Wisconsin isn’t the only state where GOP lawmakers have pushed to restrict private election grants, a top priority of Republicans, including Trump. In Wisconsin, hundreds of communities received funding from the grants, though several million dollars of it went to the state’s largest cities.
The most vocal GOP critics of the funding argue that it was aimed at driving up turnout for Democratic voters, but Burden said clerks used it to offset the cost of running an election during the pandemic.

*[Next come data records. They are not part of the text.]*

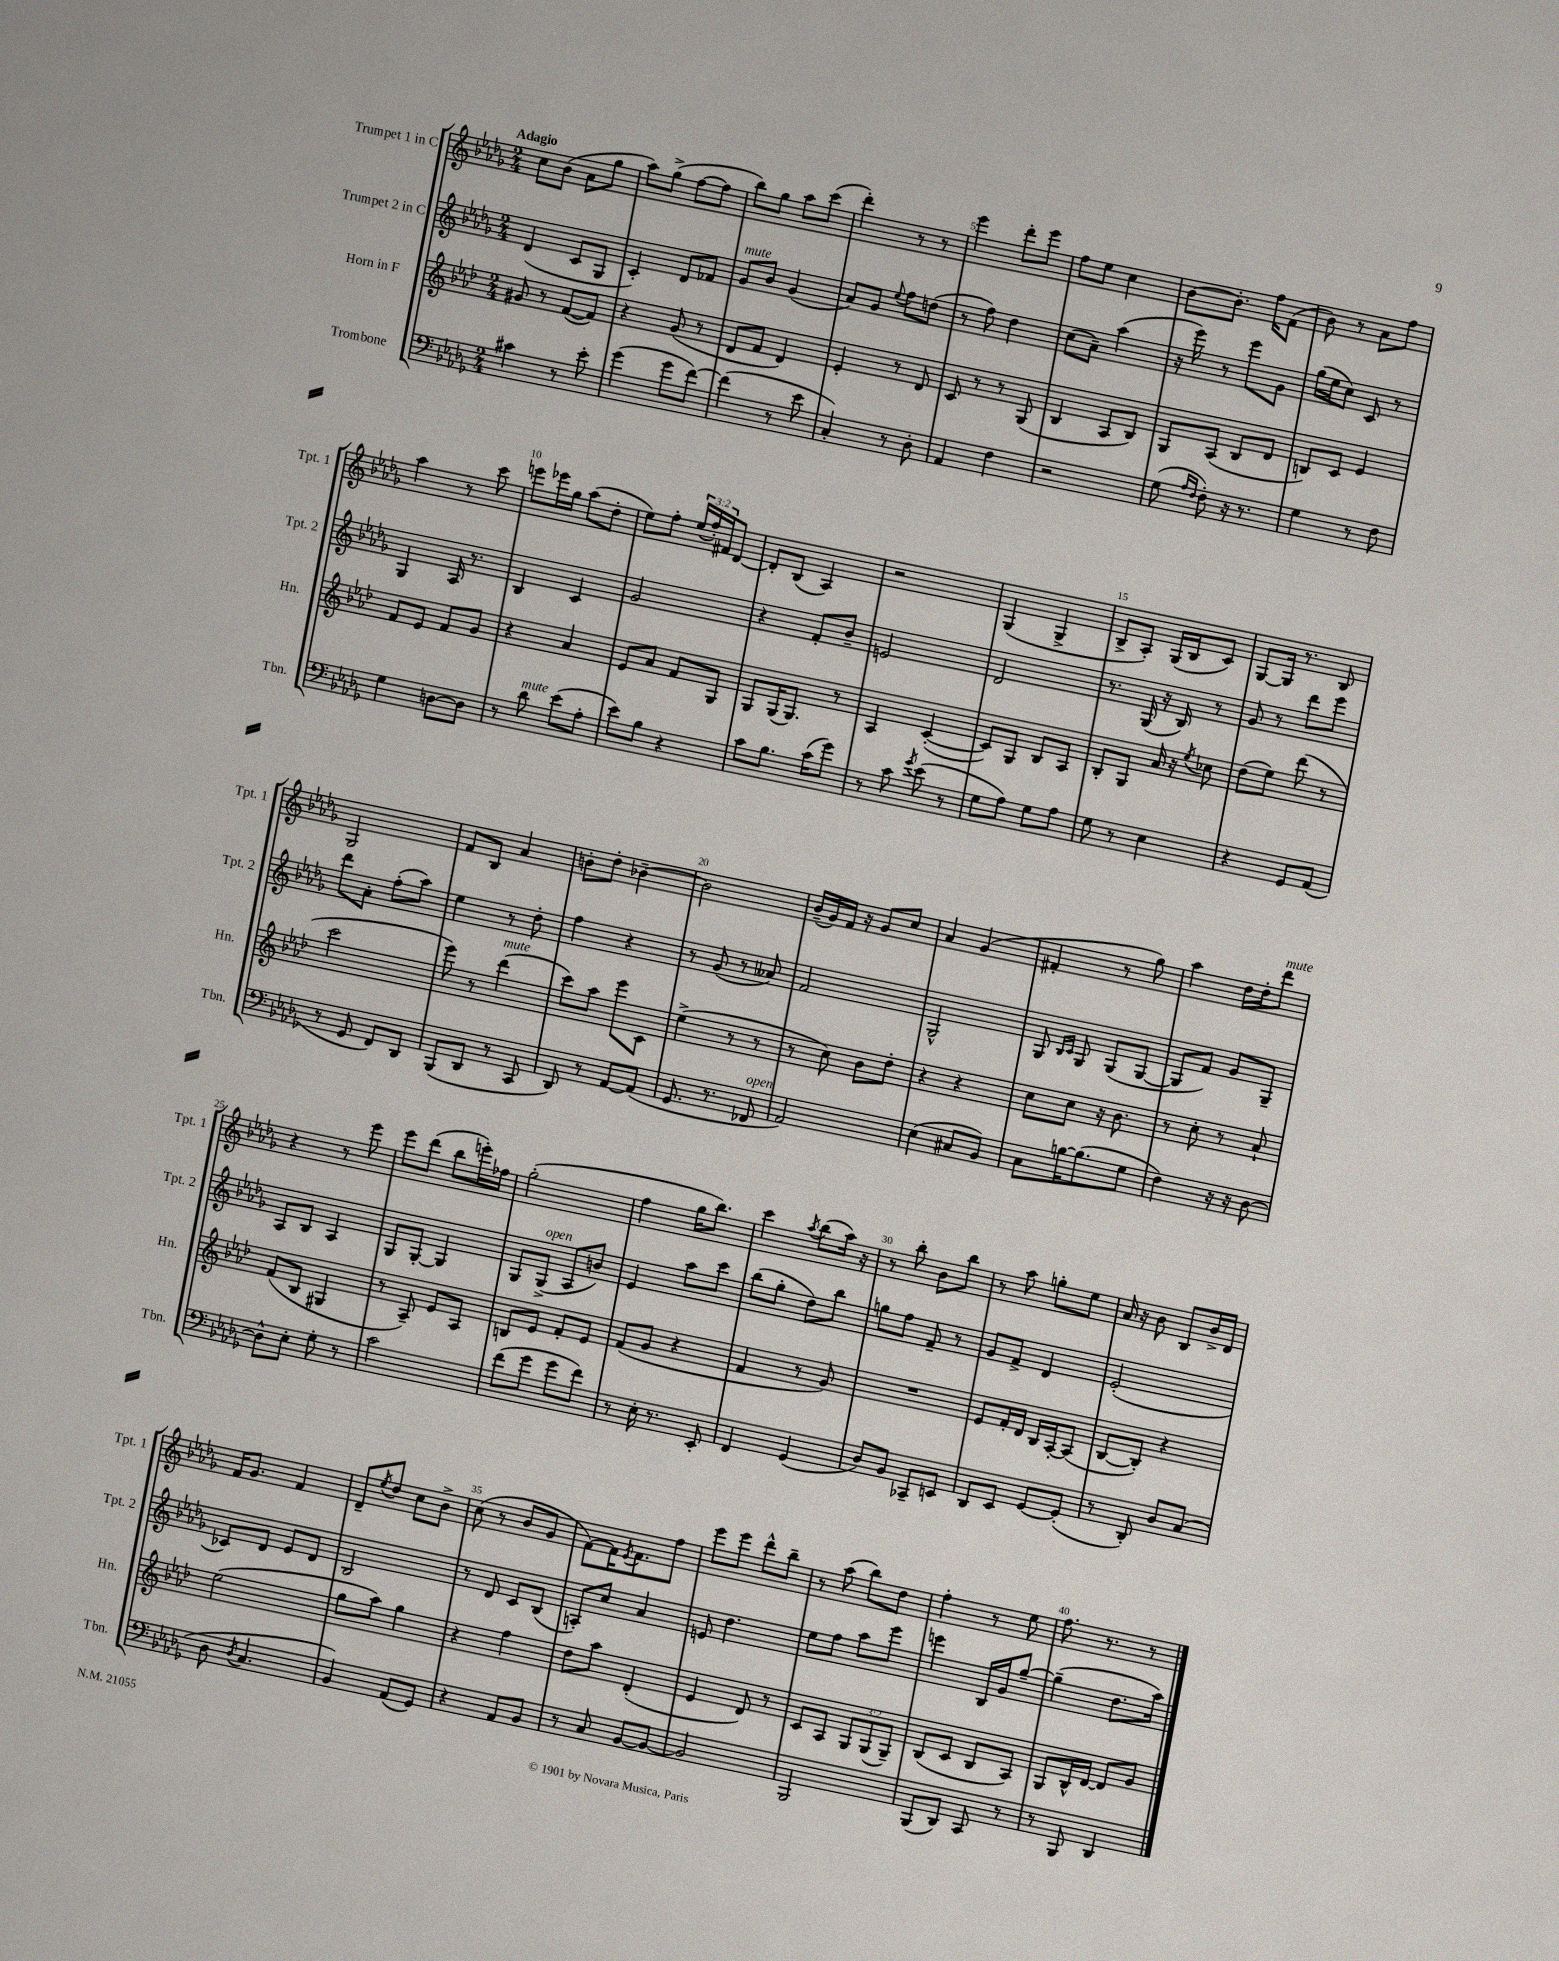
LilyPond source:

<<
\new StaffGroup <<
\new Staff = "s0" \with { instrumentName = "Trumpet 1 in C" shortInstrumentName = "Tpt. 1" } {
    \clef treble \key des \major \numericTimeSignature \time 2/4 \override Staff.TupletNumber.text = #tuplet-number::calc-fraction-text \tempo "Adagio"
    c''8 bes'8( aes'8 ges''8 |
    aes''8) ges''8->( f''8~ f''8 |
    bes''8) ges''8 aes''8 c'''8( |
    des'''4-.) r8 r8 |
    ees'''4 des'''8-. ees'''8 |
    f''8 ees''8 c''4 |
    bes'8~ bes'8.-. f''16 f'8( |
    bes'8) r8 aes'8 f''8 |
    aes''4 r8 c'''8 |
    e'''8 ees'''16 ges''16 aes''8( des''8-. |
    ees''8) f''8-. \tuplet 3/2 { ees''16( f''16-.) fis'16 } des'8~ |
    des'8-. bes8( aes4) |
    r2 |
    ges4( ges4-> |
    bes8-> aes8-.) ges16( bes16 c'8) |
    ges8~ ges16 r8. bes8 |
    ges2 |
    f'8 bes8 aes'4 |
    b'8-. des''8-. bes'4~-- |
    bes'2 |
    bes'16--( ges'16) f'16 r16 ges'8 c''8 |
    aes'4 ges'4( |
    fis'4-. r8 ges''8) |
    aes''4 des''16 des''16-. des'''8^\markup { \italic "mute" } |
    r4 r8 ees'''8 |
    ees'''8 des'''8( bes''8 e'''16-.) fes''16 |
    ges''2-.( |
    f''4 ges''16 bes''8.) |
    c'''4 \acciaccatura { aes''8 } bes''8( aes''16) r16 |
    r8 bes''8-. bes'8 bes''8 |
    r8 aes''8 g''8-. ees''8 |
    aes'16 r16 bes'8 bes8 bes'16-> des'16 |
    f'16 ges'8. f'4 |
    des'8-- \acciaccatura { ees''8 } des''8 c''8 bes'8-> |
    c''8( r8 bes'8 ges'8 |
    f'8~) f'16 \acciaccatura { ees'8 } f'8. f''8 |
    ees'''8 ees'''8 des'''8-^ bes''8-- |
    r8 aes''8( bes''8) des''8 |
    f''4-. r8 ees''8 |
    f''8. r8. r8 \bar "|." |
}
\new Staff = "s1" \with { instrumentName = "Trumpet 2 in C" shortInstrumentName = "Tpt. 2" } {
    \clef treble \key des \major \numericTimeSignature \time 2/4
    des'4( c'8 ges8 |
    c'4-.) des'8 fes'8 |
    ges'8^\markup { \italic "mute" } bes'8 ges'4( |
    aes'8) ges'8 \appoggiatura { ees''8 } f''8 d''8( |
    r8 f''8) des''4 |
    c''8( aes'8--) aes''4( |
    r16 ees'''16) r8 ees'''8 ges'8 |
    ges''16( ees''16 c''8) c'8 r8 |
    ges4 aes16 r8. |
    bes4 c'4 |
    ges'2 |
    r4 f'8-. bes'8-- |
    e'2 |
    des'2 |
    r8. ges16( r16 bes16) r8 |
    ges'8 r8 des'''8 ees'''8 |
    des'''8 aes'8-. f''8-.( aes''8) |
    ees''4 r8 des''8-. |
    f''4 r4 |
    r8 ges'8( r8 aeses'8) |
    f'2 |
    ges2-^ |
    ges8 \grace { bes16 c'16 } ges8 ges8( ges8~ |
    ges8 f'8) ges'8 ges8-- |
    aes8 bes8 aes4 |
    ges8 ges8~-. ges4 |
    ges8 ges8->^\markup { \italic "open" }( aes8 b'8) |
    ees'4 aes''8 c'''8 |
    bes''8( ges''8-. des''8) bes''8 |
    g''8 f''8 f'8-- r8 |
    ges'8 f'8-> des'4 |
    ees'2-.( |
    ces'8) des'8 ees'8 des'8 |
    bes2 |
    r8 des'8 c'8 bes8( |
    a8-.) c''8 aes'4 |
    e'8 des''4. |
    ees''8 f''8 aes''8 ees'''8 |
    e'''4 bes16 ges'16 ges''8~-- |
    ges''4--( des''8. aes''16) \bar "|." |
}
\new Staff = "s2" \with { instrumentName = "Horn in F" shortInstrumentName = "Hn." } {
    \clef treble \key aes \major \numericTimeSignature \time 2/4 \override Staff.TupletNumber.text = #tuplet-number::calc-fraction-text
    gis'8 r8 f'8~( f'8) |
    r4 g'8( r8 |
    des'8 f'8 des'4) |
    ees'4-. r8 des'8 |
    c'8 r8 r8 g8( |
    bes4 aes8 bes8) |
    g8 aes8( bes8 des'8 |
    b8) c'8 ees'4 |
    f'8 ees'8 f'8 g'8 |
    r4 aes'4 |
    ees'8 aes'8 f'8 g8 |
    g8 g16( g8.) r8 |
    aes4 c'4~-.( |
    c'8) g8 bes8 aes8 |
    bes8-. g8 aes'16 r16 \acciaccatura { ees''8 } ces''8 |
    des''8( ees''8) des'''8( r8 |
    c'''2 |
    ees'''8) r8 des'''4^\markup { \italic "mute" }( |
    c'''8) aes''8 ees'''8 c'8 |
    ees''4->( r8 r8 |
    r8 c''8) bes'8 des''8-. |
    r4 r4 |
    c''8 c''8 r16 bes'8. |
    r8 c''8-. r8 aes'8-! |
    f'8( bes8 gis4 |
    r8 aes8--) ees'8 aes8 |
    b8 ees'8 f'8-. ees'8 |
    f'8( g'8 r4 |
    f'4 r8 g'8) |
    R2 |
    ees'8 f'16-. des'16 bes16 aes16~-. aes8( |
    bes8~ bes8-.) r4 |
    ees''2( |
    g''8 aes''8) g''4 |
    r4 f''4 |
    des''8 aes''8 des'4-.( |
    ees'4 des'8) r8 |
    c'8 aes8 \tuplet 3/2 { g8 g8( g8--) } |
    bes8( c'8 bes8 aes8) |
    g8 bes16-^ des'16~ des'8 g'8 \bar "|." |
}
\new Staff = "s3" \with { instrumentName = "Trombone" shortInstrumentName = "Tbn." } {
    \clef bass \key des \major \numericTimeSignature \time 2/4
    cis'4 r8 ees'8-. |
    ges'4( ges'8 f'8~) |
    f'4( r8 ees'8 |
    c4-.) r8 des8-. |
    aes,4 f4 |
    r2 |
    ges8( \grace { aes16 f16 } f8-.) r16 r8. |
    ges4 r8 f8 |
    ges4 d8~ d8 |
    r8 des'8^\markup { \italic "mute" } ees'8( aes8-. |
    ees'8) bes8 r4 |
    c'8 bes8. c'16( ges'8) |
    r8 c'8 \acciaccatura { ges'8 } ees'8( r8 |
    ges8 aes8) ges8 aes8 |
    ges8 r8 ees4 |
    r4 ges,8 aes,8( |
    r8 ges,8 f,8) des,8 |
    bes,,8( des,8 r8 c,8 |
    des,8) r8 aes,8~ aes,8( |
    ges,8. r8. fes,8^\markup { \italic "open" } |
    aes,2) |
    ees4( cis8 bes,8) |
    c8 b16~ b8.( ges8 |
    f4) r16 r16 des8~ |
    des8-^ ees8-. ges8-. r8 |
    c'2 |
    f'8( ges'8 ges'8 f'8) |
    r8 ees16-. r8. ees,8-. |
    f,4 ges,4( |
    des8) bes,8 ces,8-- e,8 |
    des,8 ees,8 ges,8~ ges,8-.( |
    r8 des,8-.) des8 c8( |
    des8 \acciaccatura { des8 } c4. |
    bes,4) aes,8( ges,8) |
    r4 aes,8 bes,8 |
    r8 c8 bes,8~ bes,8~ |
    bes,2 |
    bes,,2 |
    bes,,8( des,8) c,8 r8 |
    r8 bes,,8 des,4 \bar "|." |
}
>>
>>
\layout { \context { \Score \override BarNumber.break-visibility = ##(#f #t #t) barNumberVisibility = #(every-nth-bar-number-visible 5) } }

For example, it was used to increase poll worker pay, buy protective equipment and pay for high-speed vote tabulators in the city of Milwaukee.
“If private funding is not available, and the state doesn’t provide public funding to make up for it, I think clerks who run elections would certainly feel it,” Burden said. “And that would trickle down to voters as well.”
If Evers wins another term, and Republicans fall short of a two-thirds majority they’d need to override a governor’s veto, those bills likely aren’t going anywhere, and Wisconsin could maintain the status quo when it comes to elections.
Whatever happens will be scrutinized in a state where four out of the last six presidential elections have been decided by less than a percentage point.